そこで、従来の点検方法を科学的に検証し、問題点を解決できるように改正されたのです。

加えて、日本は台風や地震が発生しやすい地形であり、大雨による浸水被害が年間を通じて頻繁に起こります。

東日本大震災や熊本地震といった大災害時に、作動しなかった非常用発電機が数多くあり、社会問題となりました。

マスコミや各市議会でこの問題が取り上げられ、現在では負荷試験の報告義務を厳しく取り締まってします。

新しい法令で誤解しやすい内容

消防法の改正によって、6年に1度の負荷試験だけおこなえば問題ないと誤解している方もいるかもしれません。

しかし、6年毎の負荷試験は必要なものの、予防保全策・負荷試験・内部観察のどれかひとつは必ず毎年おこなう必要があります。

つまり、非常用発電機の負荷試験は予防保全策を実施することを前提に6年に1度の点検周期です。

非常用発電機の点検は、災害時でも正常に作動させるため毎年実施しなければなりません。

非常用発電機の負荷試験を依頼する業者の選び方

非常用発電機の負荷試験は、依頼する業者によって作業スピードやアフターサービスなどが大きく異なります。

非常用発電機に特化した専門業者なら、負荷試験の手続きがスムーズに進むでしょう。

さらに、故障時の現場調査や修理対応をおこなっている業者に依頼すれば、トータルの費用や手間を軽減できます。

業者へ修理や修繕を依頼する際には、費用だけでなく、実績や評判、保証サービスの有無なども確認しておくと安心です。

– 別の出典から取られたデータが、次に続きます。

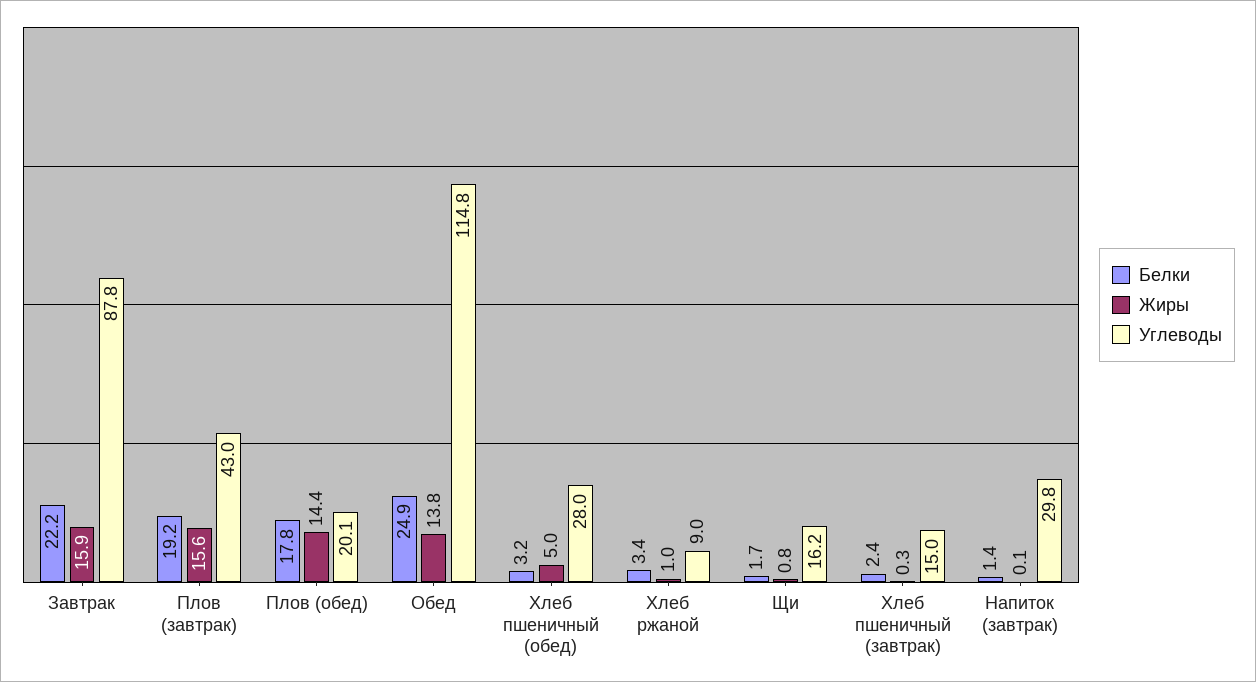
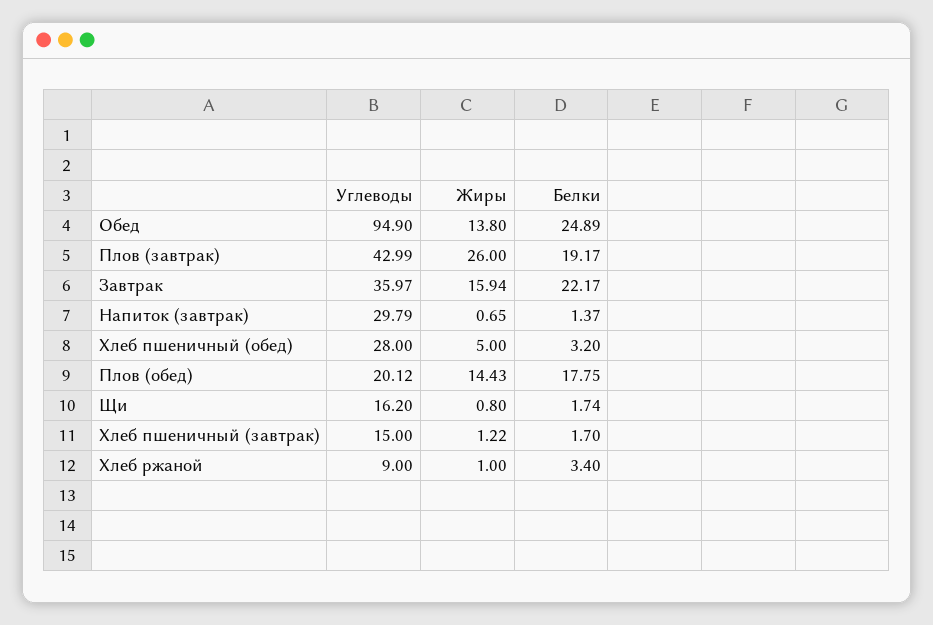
Углеводы, Завтрак: 87.8 -> 35.97
Жиры, Плов (завтрак): 15.6 -> 26
Углеводы, Обед: 114.8 -> 94.9
Белки, Хлеб пшеничный (завтрак): 2.4 -> 1.7
Жиры, Хлеб пшеничный (завтрак): 0.3 -> 1.22
Жиры, Напиток (завтрак): 0.1 -> 0.65

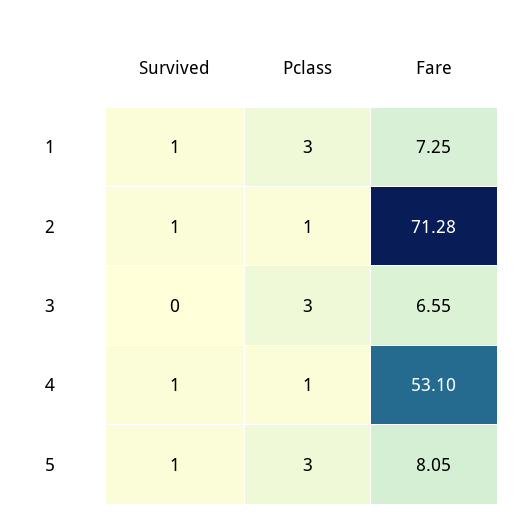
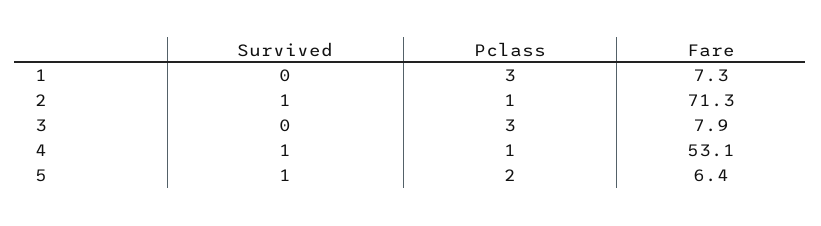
Survived, 1: 1 -> 0
Fare, 3: 6.55 -> 7.9
Pclass, 5: 3 -> 2
Fare, 5: 8.05 -> 6.4

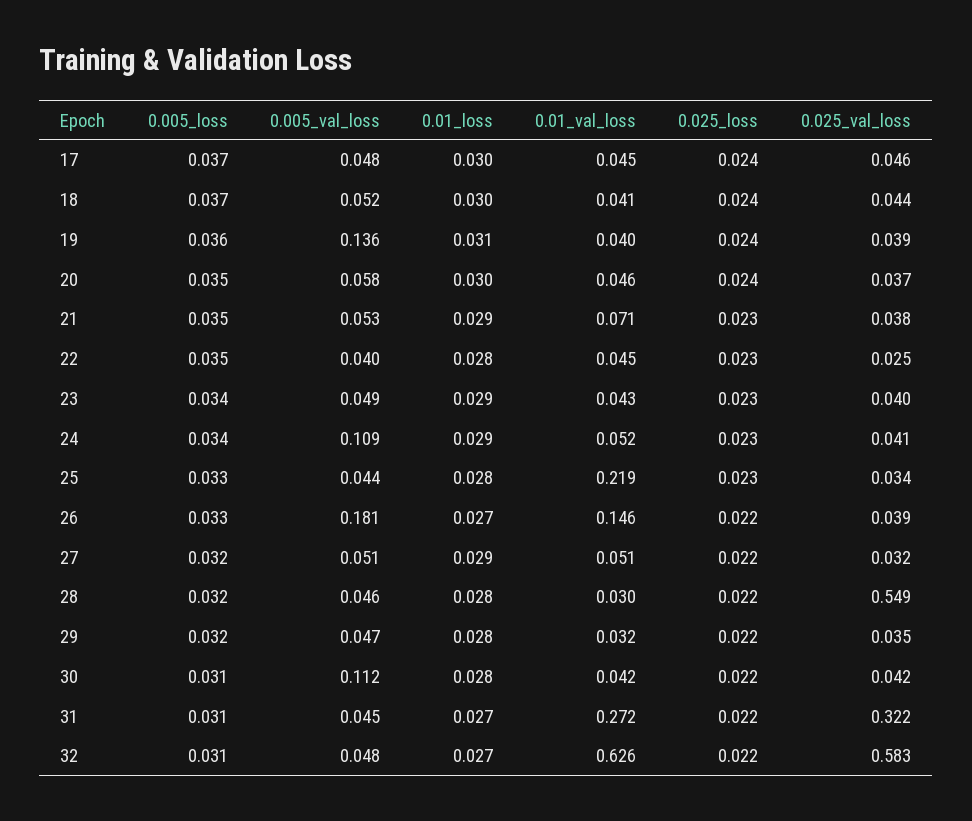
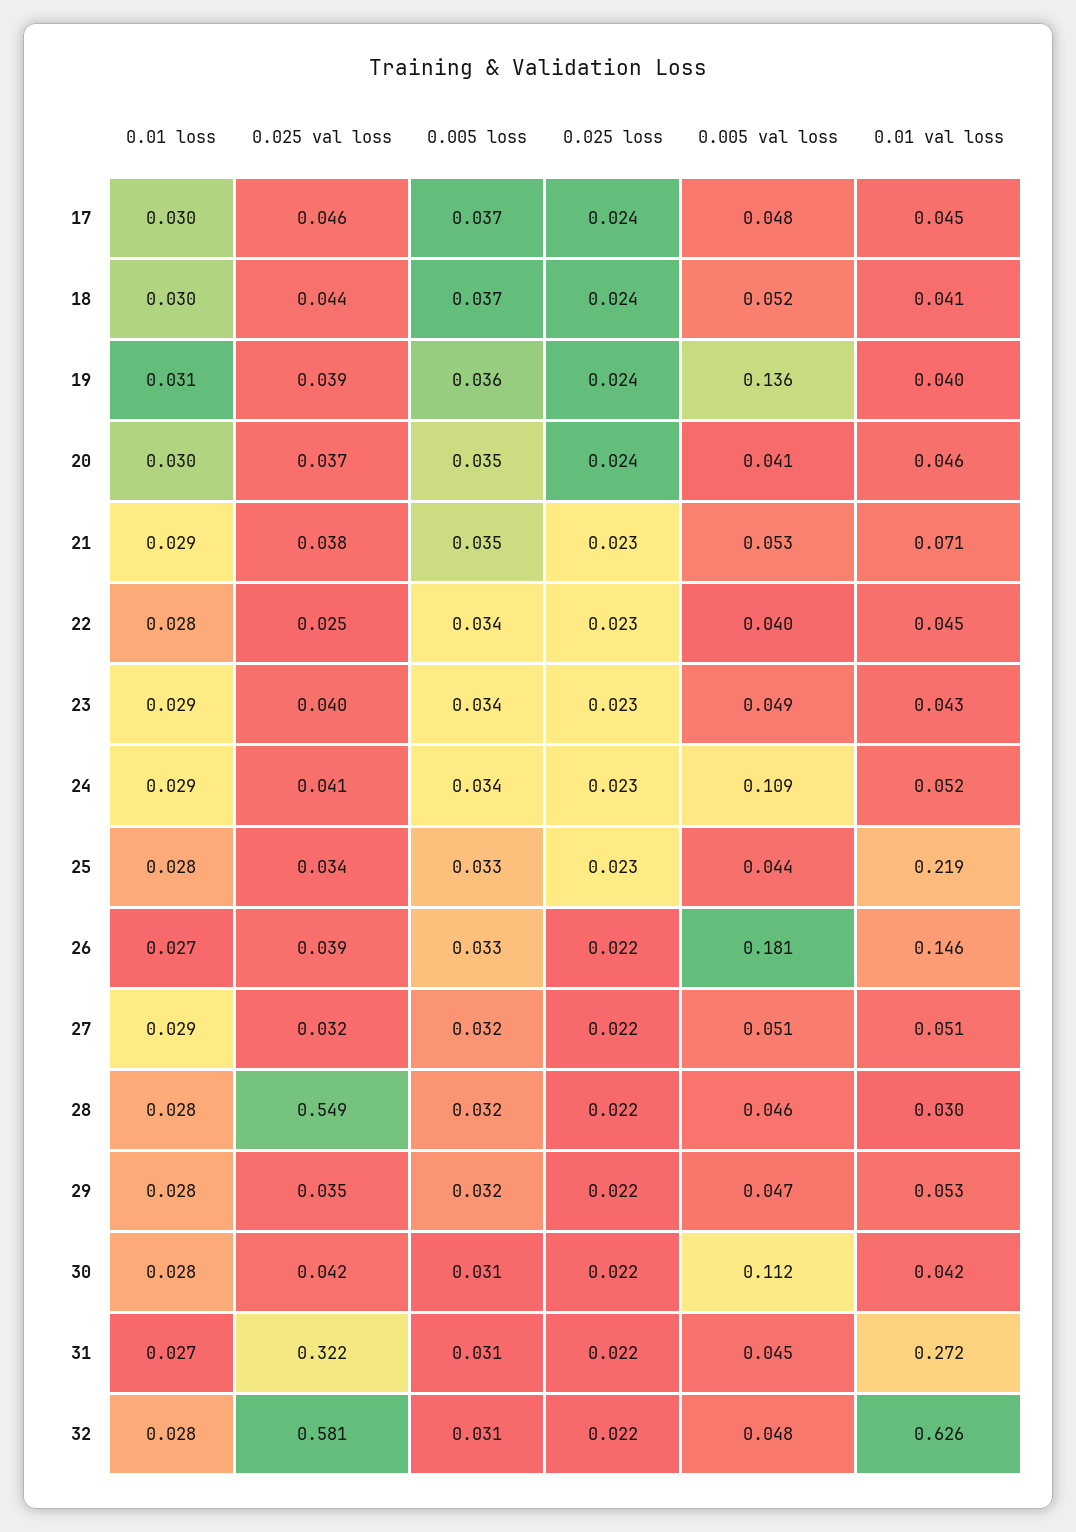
0.005_val_loss, 20: 0.058 -> 0.041
0.005_loss, 22: 0.035 -> 0.034
0.01_val_loss, 29: 0.032 -> 0.053
0.01_loss, 32: 0.027 -> 0.028
0.025_val_loss, 32: 0.583 -> 0.581

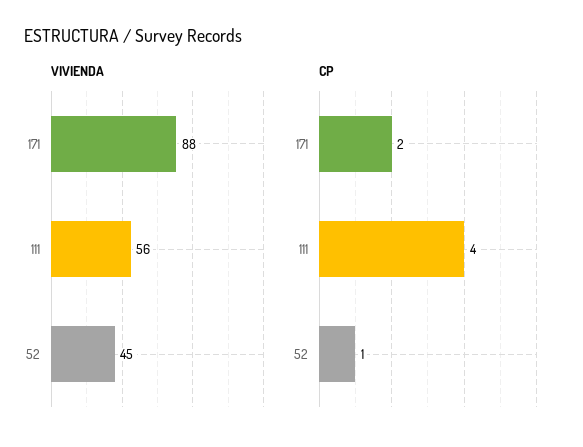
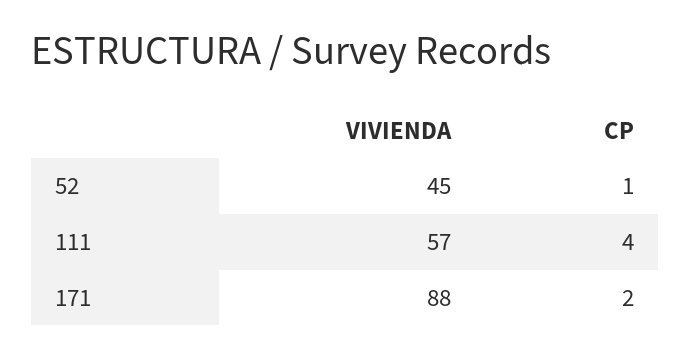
VIVIENDA, 111: 56 -> 57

※非常用発電機における点検内容や費用について知りたい方は、下記の記事を参考にしてください。
非常用発電機は点検が義務付けられている?点検内容や費用、確認事項を解説

消防法に関する届出を理解して非常用発電機を正しく管理しよう

本記事では、消防法による非常用発電機の決まりや関係法令、設置に必要な届出を解説しました。

非常用発電機を設置するには、消防法・電気事業法・建築基準法・火災予防条例で定められている書類を関係省庁や自治体に届出しなければなりません。

また非常用発電機を設置すると、毎年の定期点検や負荷試験が義務付けられているため、事前に依頼できる業者を見つけておくと安心です。